▶ **SUPPLIED TEXT**

+ + + + + + +

Australian researchers have shown why calcium-binding drugs commonly used to treat people with osteoporosis, or with late-stage cancers that have spread to bone, may also benefit patients with tumours outside the skeleton, including breast cancer.
Several clinical trials – where women with breast cancer were given these drugs (bisphosphonates) alongside normal treatment for early-stage disease – showed that they can confer a ‘survival advantage’ and inhibit cancer spread in some women, although until now no-one has understood why.
A new study by Professor Mike Rogers, Dr Tri Phan and Dr Simon Junankar from Sydney’s Garvan Institute of Medical Research has used sophisticated imaging technologies to reveal that bisphosphonates attach to tiny calcifications in tumours in mice.
These calcium-drug complexes are then devoured by ‘macrophages’, immune cells that the cancer hijacks early in its development to conceal its existence.
The study, which includes remarkable movies of the entire process described above, is published in the prestigious journal Cancer Discovery, now online.

+ + + + + + +

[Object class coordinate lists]
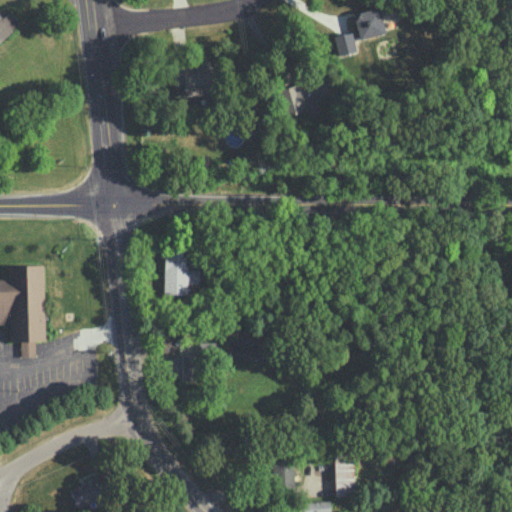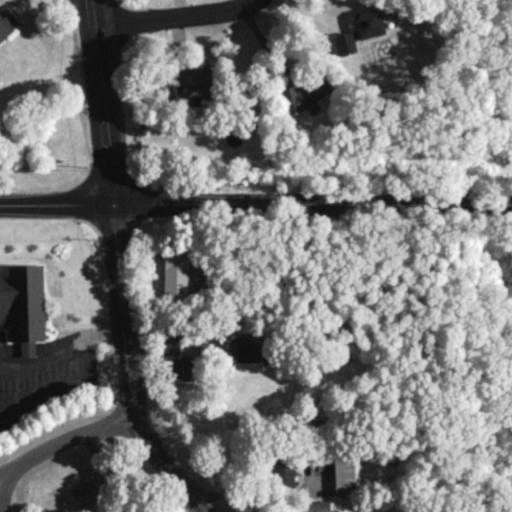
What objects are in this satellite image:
road: (87, 15)
road: (171, 19)
building: (367, 23)
building: (344, 42)
building: (305, 91)
road: (56, 201)
road: (312, 202)
building: (176, 272)
road: (118, 282)
road: (44, 354)
building: (180, 366)
road: (77, 379)
road: (66, 438)
building: (282, 472)
building: (313, 506)
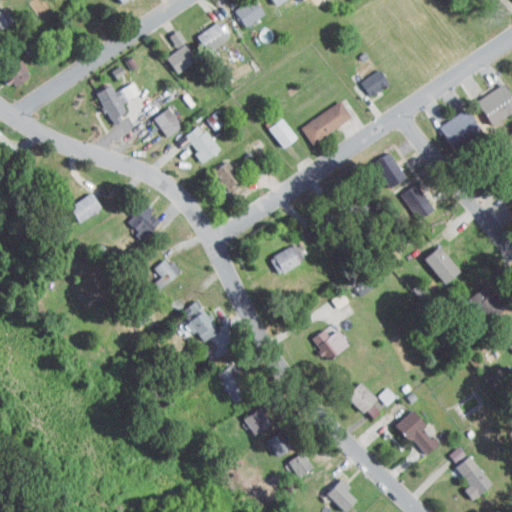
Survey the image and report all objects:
building: (236, 7)
building: (200, 30)
building: (165, 32)
building: (168, 52)
road: (99, 59)
building: (8, 66)
building: (510, 67)
building: (363, 76)
building: (117, 84)
building: (99, 97)
building: (485, 98)
building: (155, 116)
building: (314, 116)
building: (448, 122)
building: (270, 126)
building: (190, 137)
road: (367, 138)
building: (377, 163)
building: (216, 170)
road: (458, 179)
building: (505, 182)
building: (403, 192)
building: (72, 201)
building: (131, 216)
building: (274, 252)
building: (430, 258)
building: (153, 266)
road: (241, 274)
building: (474, 298)
building: (188, 315)
building: (317, 337)
building: (507, 339)
building: (220, 377)
building: (375, 388)
building: (354, 393)
building: (244, 414)
building: (405, 425)
building: (266, 437)
building: (445, 447)
building: (288, 456)
building: (461, 469)
building: (329, 487)
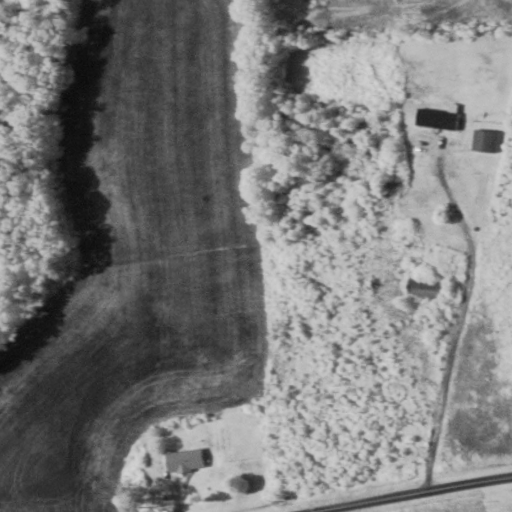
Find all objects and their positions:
building: (425, 288)
building: (185, 460)
road: (427, 494)
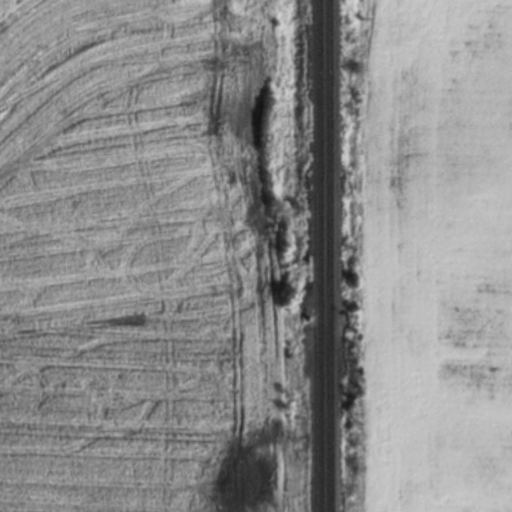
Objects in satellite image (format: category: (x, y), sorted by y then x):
crop: (52, 25)
railway: (326, 255)
railway: (316, 256)
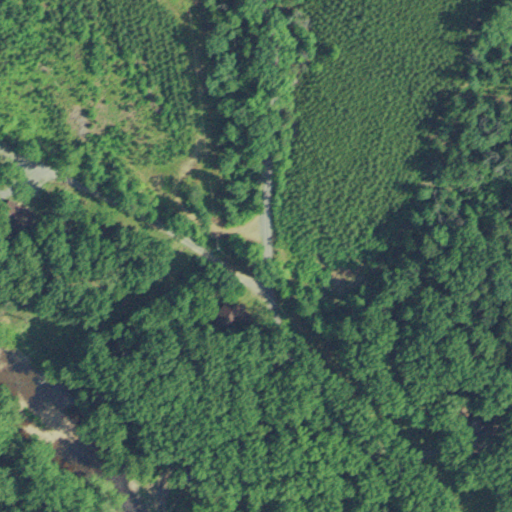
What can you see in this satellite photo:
building: (14, 211)
road: (269, 277)
building: (231, 313)
river: (63, 461)
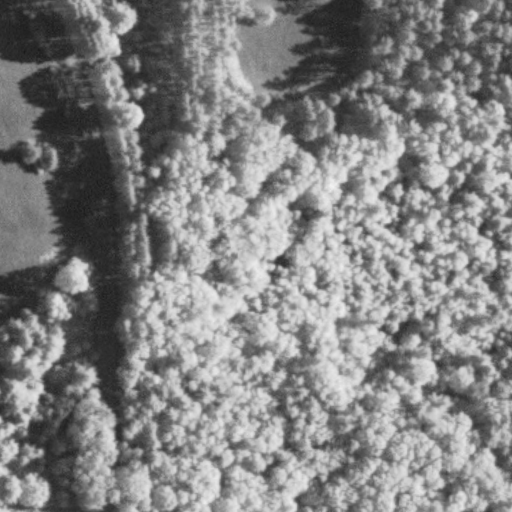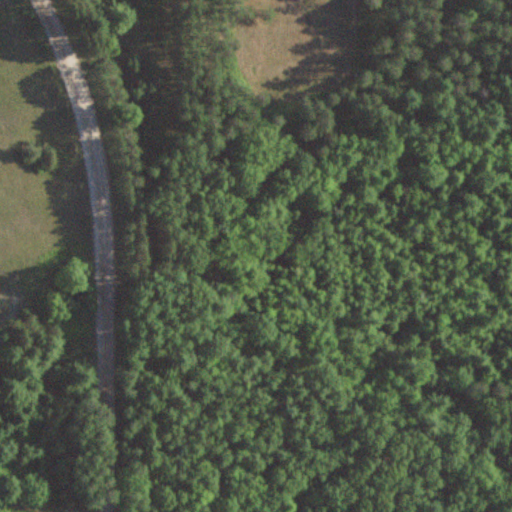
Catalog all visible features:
road: (104, 250)
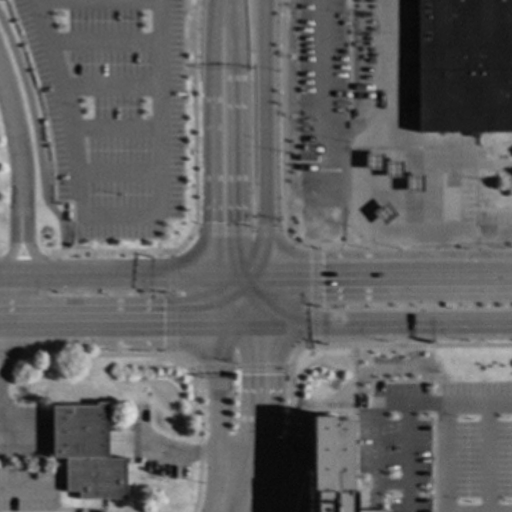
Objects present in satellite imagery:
road: (262, 4)
road: (264, 4)
road: (104, 44)
building: (462, 66)
building: (463, 66)
road: (395, 74)
road: (110, 88)
parking lot: (110, 110)
road: (194, 116)
road: (114, 128)
road: (281, 134)
road: (16, 135)
road: (36, 136)
road: (224, 138)
road: (264, 143)
building: (300, 161)
building: (371, 163)
building: (372, 163)
building: (392, 170)
building: (390, 171)
road: (116, 173)
building: (410, 184)
building: (412, 184)
road: (430, 195)
building: (382, 214)
building: (381, 215)
road: (114, 218)
traffic signals: (224, 224)
road: (252, 231)
road: (470, 233)
road: (16, 240)
road: (28, 247)
road: (412, 248)
road: (6, 253)
road: (123, 253)
road: (28, 275)
road: (138, 275)
traffic signals: (320, 276)
road: (387, 276)
road: (242, 277)
road: (312, 297)
road: (218, 301)
road: (262, 301)
road: (170, 304)
road: (386, 324)
road: (238, 326)
road: (108, 327)
traffic signals: (161, 327)
road: (395, 346)
road: (3, 350)
road: (99, 355)
road: (241, 367)
traffic signals: (260, 376)
road: (259, 401)
road: (477, 406)
building: (327, 416)
road: (216, 419)
road: (377, 435)
road: (198, 440)
building: (85, 453)
building: (85, 454)
road: (443, 459)
building: (325, 468)
building: (325, 469)
road: (23, 489)
road: (232, 493)
road: (373, 496)
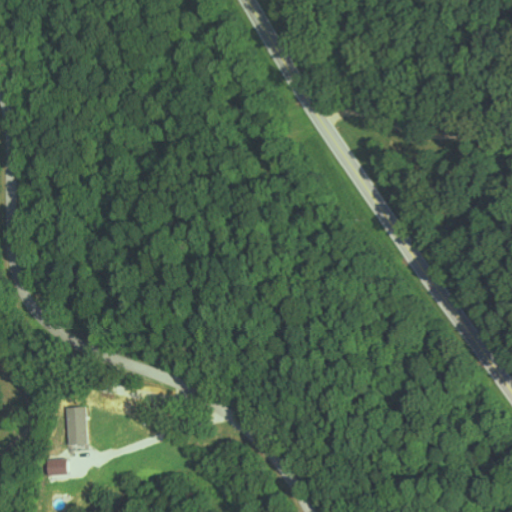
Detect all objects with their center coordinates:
road: (374, 199)
road: (81, 342)
building: (76, 426)
building: (57, 467)
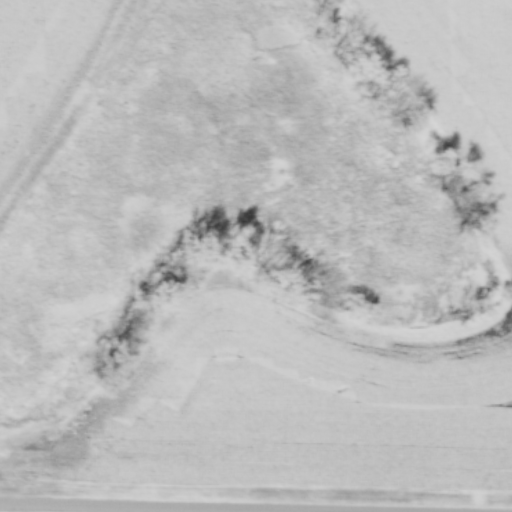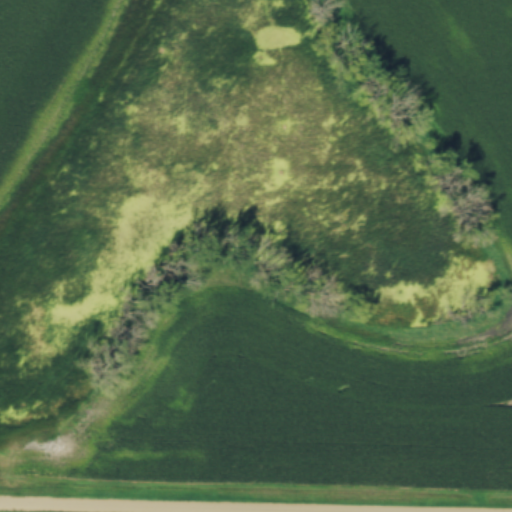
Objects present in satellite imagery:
road: (148, 508)
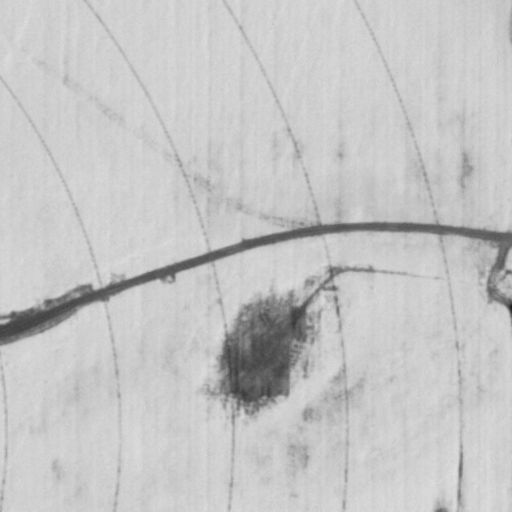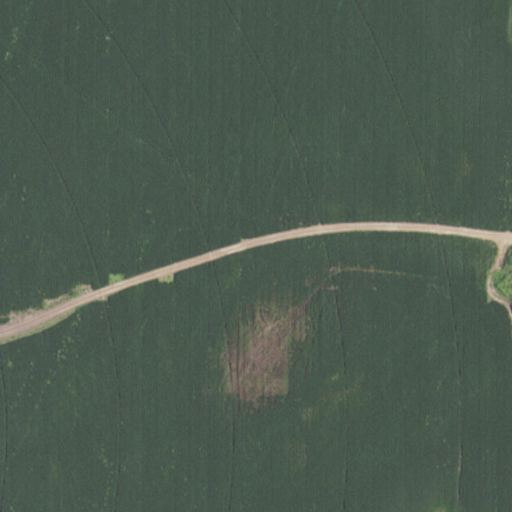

+ + + + + + +

▶ **ACTIVITIES**
1 - Summarize the text about bisphosphonates and breast cancer in two sentences.
2 - Write the next part of the text about bisphosphonates and breast cancer, picking up after its final sentence.

▶ **RESPONSES BY TASK**
1 - Clinical trials have shown that bisphosphonates, calcium-binding drugs used for osteoporosis and for late-stage cancers that have spread to bone, can give some women with early-stage breast cancer a survival advantage and inhibit cancer spread, though no one had understood why. A Garvan Institute study in mice, published in Cancer Discovery, used imaging to show that these drugs attach to tiny calcifications in tumors, and that the resulting calcium-drug complexes are then devoured by macrophages, immune cells that the cancer hijacks early on to conceal itself.

2 -
The authors, who also analysed tissue samples from cancer patients, believe that the findings are relevant to people.
“We do not yet fully understand how the macrophages revert from being ‘bad cops’ to being ‘good cops’, although it is clear that this immune cell interacts with tumours, and probably changes its function in the presence of bisphosphonates,” said project leader Professor Mike Rogers.
“The surprising thing is that we didn’t make the connection between bisphosphonates and tumour calcifications before – of course bisphosphonates are going to bind to calcium! It had been staring us in the face for a long time, yet we didn’t explore that action of the drug. Perhaps because there is such strong acceptance that these drugs only work in bone.”
“When we showed our movies at a conference recently, you could have heard a pin drop in the room – at the same time as the penny dropped for the audience.”
Colleague Dr Tri Phan, an immunologist and microscopist, commented that he did not think such a process could be possible until he saw it with his own eyes.
“I clearly remember the moment we first saw macrophages behaving like little Pacmen and gobbling up the drug. It was astounding,” he said.
“Our next step will be to analyse the changes that take place in macrophages, so that we can understand their change in function, and effect on cancer cells.”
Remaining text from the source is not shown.